• To do: Gather every line of the entries that includes the word "will".

Records from a data source
* * * *

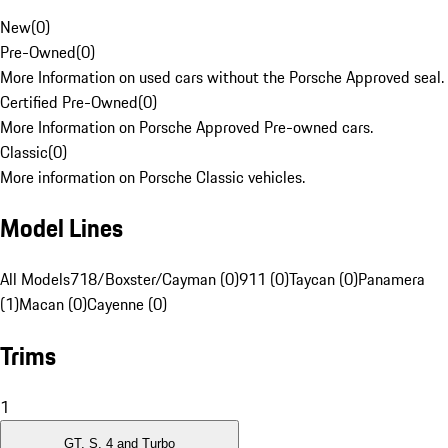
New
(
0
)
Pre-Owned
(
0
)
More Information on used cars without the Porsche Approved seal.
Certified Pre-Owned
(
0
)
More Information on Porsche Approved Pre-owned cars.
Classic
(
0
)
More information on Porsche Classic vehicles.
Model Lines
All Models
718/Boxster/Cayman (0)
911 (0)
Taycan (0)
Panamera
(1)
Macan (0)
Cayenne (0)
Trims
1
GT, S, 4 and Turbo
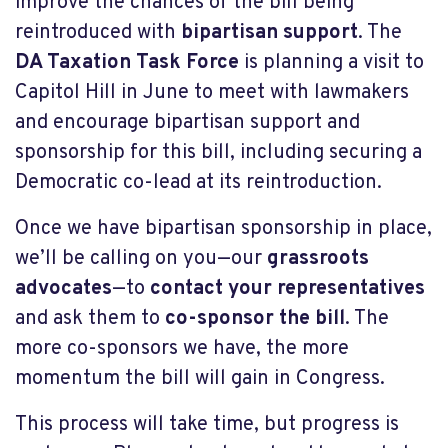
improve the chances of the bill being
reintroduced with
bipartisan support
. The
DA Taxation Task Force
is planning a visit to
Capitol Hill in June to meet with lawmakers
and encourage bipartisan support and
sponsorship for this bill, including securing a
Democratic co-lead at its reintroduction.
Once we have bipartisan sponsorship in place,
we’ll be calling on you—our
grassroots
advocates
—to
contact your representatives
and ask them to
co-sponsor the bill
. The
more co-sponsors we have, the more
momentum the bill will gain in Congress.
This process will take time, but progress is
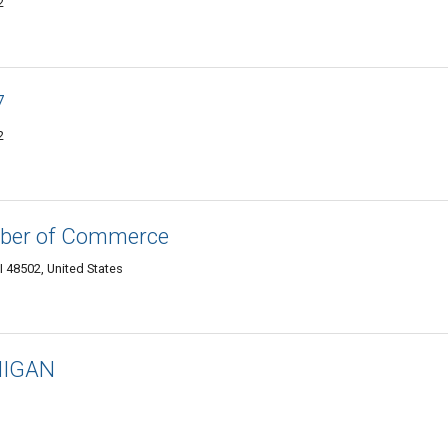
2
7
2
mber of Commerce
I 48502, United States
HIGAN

* * * *

• Response below:
momentum the bill will gain in Congress.
This process will take time, but progress is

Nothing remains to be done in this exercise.